=== SUPPLIED TEXT ===
The annual Solomon Trophy matches were a low-key affair, with only six men on each team competing over five days. The average world ranking of the world champion Brits was 29; the average for the less experienced Americans was 102. Everyone’s expectations for the Americans were low - except for, as it turns out, the team members themselves. The American team turned in their best ever performance in the 12-year history of the event. For the first time, they entered the final day of the test matches still alive, losing the test series on that day 13-8.

With Americans on the left, Brits on the right, and Director of Croquet Archie Peck in the middle, the Solomon Trophy matches begin with this official portrait.

The ever-gracious British team captain, David Openshaw, noted during the closing ceremonies of the Solomon Trophy a higher level of skill, discipline and maturity in the American team than he had ever seen. And he should know. At the age of 56, he has played on more international test teams for the British than any other competitor.
===
§ **TASKS AND EXERCISES**:
A. In the Solomon Trophy text, what was the British team's average world ranking?
B. Can you shorten the Solomon Trophy text's paragraph beginning "The annual Solomon Trophy matches" and keep its main facts?
C. Write the next part of the Solomon Trophy text, starting after its last sentence.
The material that comes next is from an unrelated source.
=== STORED DATA ===
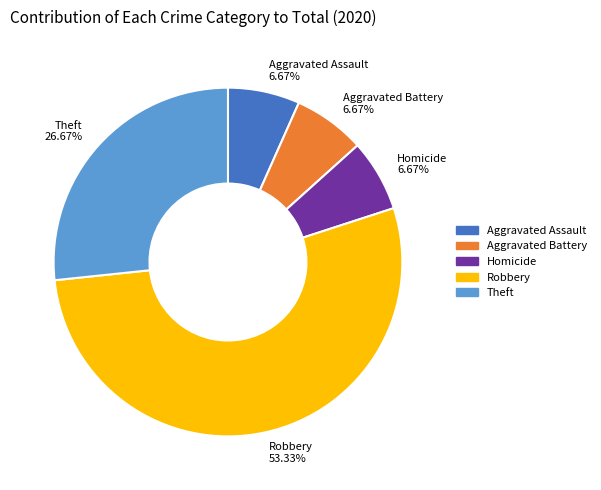

What is the ratio of the value at Aggravated Battery to the value at Homicide?

1.0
===
§ **RESULTS IN ORDER**:
A. 29

B. The low-key annual Solomon Trophy matches had six men on each team and ran over five days. The world champion Brits had an average world ranking of 29. The less experienced Americans averaged 102. Only the American players themselves expected much from their team. Yet they gave their best performance in the event's 12-year history. For the first time they entered the final day of the test matches still alive, and they lost the series that day 13-8.

C.
Captains of the two teams square off: David Openshaw for Britain on the left, Jerry Stark of California on the right.

The postcript to the Solomon was even more satisfying to the Americans: The American-rules Presidents Cup was an American stampede: the yanks lost only one of the 15 singles and doubles matches. Openshaw’s closing comments were equally gracious, beginning, ‘Unaccustomed as I am to presiding over the defeat of a British team."

Jeff Soo, with his low-key, deliberate style, was the hero of the preseason events, leading his all-North Carolina team to victory in the Presidents Cup, then winning both singles and doubles in the USCA National Championship.

insert: Six victorious North Carolinians (left) pose with the Brits off the East Veranda after the American victory in the President Cup.


But the British were still the overall victors in the week-long competition, and few would expect their supremacy in the sport to be seriously challenged by the Americans in the near future - that is, in the MacRoberton Shield matches to be held at the National Croquet Center in October and November of 2003.
Youngest competitor in the Solomon was 23-year-old Matthew Burrow of Jersey, fresh from beating Stephen Mulliner for the European championship.

The MacRobertson Shield is the sport’s main event, held once every three years, and it comes to America for the first time in 2003. The four competing teams are from Britain, New Zealand, USA, and Australia, and they rank in exactly that order.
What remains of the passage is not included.